Previously, GaussianCDFEncoding was only applicable to vector-valued input, meaning that we had to encode an entire timeseries in bulk. By adjusting the type from GaussianCDFEncoding(; c::Int = 3) to GaussianCDFEncoding(; μ, σ, c::Int = 3), we now require the user to explicitly specify the mean and standard deviation of the desired normal CDF. Thus, encode and decode now both handle scalar-valued inputs (i.e. no need for entire timeseries, because μ and σ must be pre-computed).
In the Dispersion struct, instead of explicitly constructing an encoding (i.e. GaussianCDFEncoding), we just use c::Int, which dictates how many bins to divide the range of the CDF into. However, we add a field encoding, which specifies a type of encoding, and can be any encoding type that accepts the keyword c. The default is GaussianCDFEncoding. It is now trivial to replace GaussianCDFEncoding with WhateverCDFEncoding, by just doing e.g. Dispersion(; encoding = WhateverCDFEncoding, c = 5). Internally, this will instantiate a WhateverCDFEncoding(; c = 5) in the relevant location in the code. However, the encoding field is not yet part of the public API. I don't think it should be public yet either, because I have an idea to make this even more generic.
Empirical mean and standard deviation computations for Dispersion are delegated to symbolize_for_dispersion, which also instantiates the encoding.
I let the linear mapping from the (0, 1) range of the CDF to the integers 1, 2, ..., c to just use an equidistant binning. This is essentially a FixedRectangularBinning(0, 1, c) (but without explicitly constructing a `RectangularBinEncoding, since it would have to be constructed once per encoding, which is expensive). This differs slightly from the original paper, but makes much more sense. This choice is now well documented, and makes much more intuitive sense than the previous mapping.

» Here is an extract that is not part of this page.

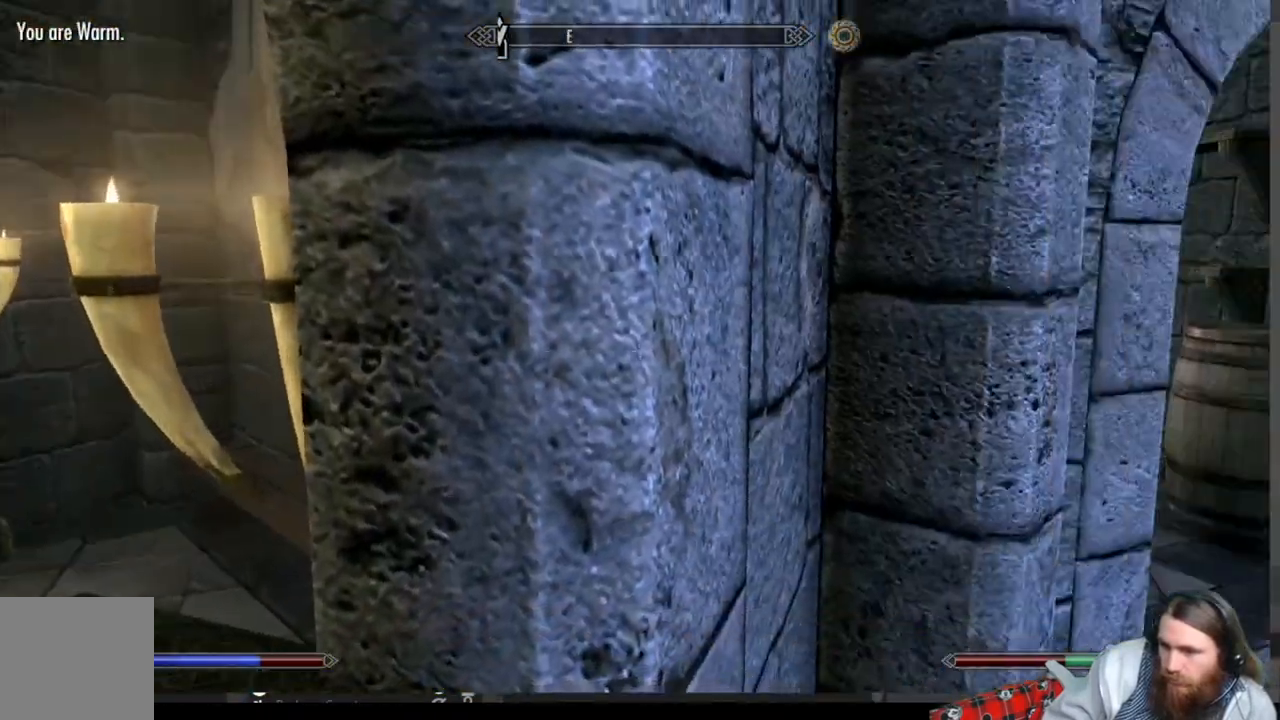
{"buttons": [], "left_stick": "up-left", "right_stick": "left", "events": [[150, "left_stick", "down-left"], [300, "left_stick", "left"], [367, "right_stick", "left"], [467, "left_stick", "up-left"]]}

The alternative to this entire approach would be to extend the encoding API to be defined for vector-valued inputs, which I don't want to do, because it complicates things unnecessarily. I think the approach here is more elegant anyways, because it is now trivial to user some other encoding by just specifying the encoding keyword to Dispersion (again, this is not in the public API atm).

Other stuff:

Fixed some more NaiveKernel tests.
[x] Test pass.
[x] Documentation generation is successful.

@datseris I will merge this immediately when CI is done, so I can finish up #126 (which depends on this stuff). If you have any comments, just leave them here (or open issues if necessary), and I will address them while working on #126.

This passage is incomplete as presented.